The United Nations Conference on Trade and Development in a new report said the ongoing trade wars are a symptom of a deeper malaise, which is the “inequities and imbalances of our hyperglobalized world.”
The UNCTAD publication, Trade and Development Report 2018: Power, Platforms and the Free Trade Delusion, examines how economic power is being concentrated in a smaller number of big international firms, impacting the ability of developing countries to benefit from the international trading system and gain from new digital technologies.
“The world economy is again under stress,” said Mukhisa Kituyi, secretary-general of UNCTAD. “The immediate pressures are building around escalating tariffs and volatile financial flows but behind these threats to global stability is a wider failure—since 2008—to address the inequities and imbalances of our hyperglobalized world.”
While the global economy has picked up since early 2017, growth remains spasmodic, and many countries are operating below potential, stated the report, adding that this year is unlikely to see a change of gear.
Global trade continues to be dominated by big firms through their organization and control of global value chains with, on average, the top 1% of each country’s exporting firms accounting for more than half its exports.
“Superstar firms are a global phenomenon, and their rent-seeking strategies straddle borders,” said Richard Kozul-Wright, lead author of the report.
Meanwhile, whether or not they amount to a trade war, recent rounds of tariff hikes will disrupt a trading system drawn increasingly around value chains, although trade growth in 2018 will likely be similar to that of 2017, said the report released annually.
However, the consequences of any serious escalation could, through heightened uncertainty and reduced investment, bring more damaging consequences in the medium term, the report says. These could be particularly serious for countries already facing financial distress.
Moreover, because tariffs work by altering the profitability of firms in the tradeable sectors, they carry distributional consequences and affect demand in ways that require careful assessment.
The report included projections that highlight the possible risks and concluded that “after decades of experiencing the limits of ‘free trade’, it would be tragic to embrace the opposite excess—a trade-tariff war—rather than to consider what Governments could do, through global policy coordination, to avert the continuing deterioration of income distribution and employment that are at the root of most recent economic crises.”
The report said hyperglobalization has not resulted in a win-win world. “But neither a retreat to nostalgic nationalism nor doubling down on support for free trade provides the right response.”

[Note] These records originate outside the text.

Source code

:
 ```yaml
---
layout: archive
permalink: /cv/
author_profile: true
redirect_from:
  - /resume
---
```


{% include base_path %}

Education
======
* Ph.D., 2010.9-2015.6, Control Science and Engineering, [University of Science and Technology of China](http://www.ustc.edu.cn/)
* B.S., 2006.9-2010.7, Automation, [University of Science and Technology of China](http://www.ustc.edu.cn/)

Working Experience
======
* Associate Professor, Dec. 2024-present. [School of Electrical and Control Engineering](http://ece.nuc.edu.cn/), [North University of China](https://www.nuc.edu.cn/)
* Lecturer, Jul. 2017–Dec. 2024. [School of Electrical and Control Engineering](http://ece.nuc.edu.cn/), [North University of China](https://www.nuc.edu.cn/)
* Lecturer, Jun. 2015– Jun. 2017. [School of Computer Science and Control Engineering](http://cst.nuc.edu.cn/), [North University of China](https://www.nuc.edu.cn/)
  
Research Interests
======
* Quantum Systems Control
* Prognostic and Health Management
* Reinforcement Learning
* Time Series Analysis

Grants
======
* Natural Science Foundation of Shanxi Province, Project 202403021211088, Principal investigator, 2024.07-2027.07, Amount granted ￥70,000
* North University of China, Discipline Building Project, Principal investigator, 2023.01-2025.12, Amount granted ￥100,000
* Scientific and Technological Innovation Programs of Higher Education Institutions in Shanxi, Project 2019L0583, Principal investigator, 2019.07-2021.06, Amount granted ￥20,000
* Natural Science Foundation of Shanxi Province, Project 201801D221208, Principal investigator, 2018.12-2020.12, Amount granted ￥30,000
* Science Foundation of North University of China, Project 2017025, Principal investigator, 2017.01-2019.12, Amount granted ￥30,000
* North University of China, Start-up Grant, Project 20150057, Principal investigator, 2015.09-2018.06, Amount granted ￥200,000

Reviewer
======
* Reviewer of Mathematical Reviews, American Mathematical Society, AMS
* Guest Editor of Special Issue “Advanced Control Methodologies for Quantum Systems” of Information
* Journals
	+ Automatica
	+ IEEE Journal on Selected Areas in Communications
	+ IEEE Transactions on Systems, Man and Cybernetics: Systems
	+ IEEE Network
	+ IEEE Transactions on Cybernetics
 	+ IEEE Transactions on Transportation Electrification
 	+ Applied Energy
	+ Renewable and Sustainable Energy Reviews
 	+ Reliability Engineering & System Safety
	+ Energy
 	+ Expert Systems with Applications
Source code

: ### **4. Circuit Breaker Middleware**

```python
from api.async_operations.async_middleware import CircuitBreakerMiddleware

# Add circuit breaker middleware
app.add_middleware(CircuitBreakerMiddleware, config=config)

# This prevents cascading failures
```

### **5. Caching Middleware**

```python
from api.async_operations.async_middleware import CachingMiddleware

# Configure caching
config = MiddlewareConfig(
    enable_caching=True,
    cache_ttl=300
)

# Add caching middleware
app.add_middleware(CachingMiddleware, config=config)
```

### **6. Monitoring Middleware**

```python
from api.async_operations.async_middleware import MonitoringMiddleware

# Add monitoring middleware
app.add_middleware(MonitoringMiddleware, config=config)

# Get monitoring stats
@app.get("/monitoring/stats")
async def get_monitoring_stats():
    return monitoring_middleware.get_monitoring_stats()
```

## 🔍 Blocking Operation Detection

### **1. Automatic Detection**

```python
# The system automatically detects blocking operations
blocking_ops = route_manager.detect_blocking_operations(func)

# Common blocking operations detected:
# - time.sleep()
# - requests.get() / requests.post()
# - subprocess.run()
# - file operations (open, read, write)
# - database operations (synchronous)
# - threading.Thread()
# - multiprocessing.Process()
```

In addition, it said, “free trade has shown itself to be an ideological fig leaf that has curtailed policy space for developing countries and cut away protections for working people and small businesses, even as it protects the rent-seeking proclivities of big firms.”
In the real world, trade wars are a symptom of a degraded economic system and multilateral architecture, the report said, while the disease is a vicious circle of corporate political capture and rising inequality where money is used to gain political power and political power is used to make money.
“Old and new pressures are weighing down on multilateralism,” Mukhisa Kituyi said. “In our interdependent world, inward-looking solutions do not offer a way forward; the challenge is to find ways to make multilateralism work.”
To avoid repeating the mistakes of the 1930s, UNCTAD suggests returning to the Havana Charter, which was the initial attempt to establish a managed multilateral trading system. Doing so means taking on many new challenges—unfamiliar to the signatories of the Charter in 1948—that require effective international cooperation.
At a minimum, it would prioritize three actions: tie trade discussions to a commitment to full employment and rising wages, regulate predatory corporate behavior, and guarantee sufficient policy space to ensure that countries can manage their integration in line with the Sustainable Development Goals.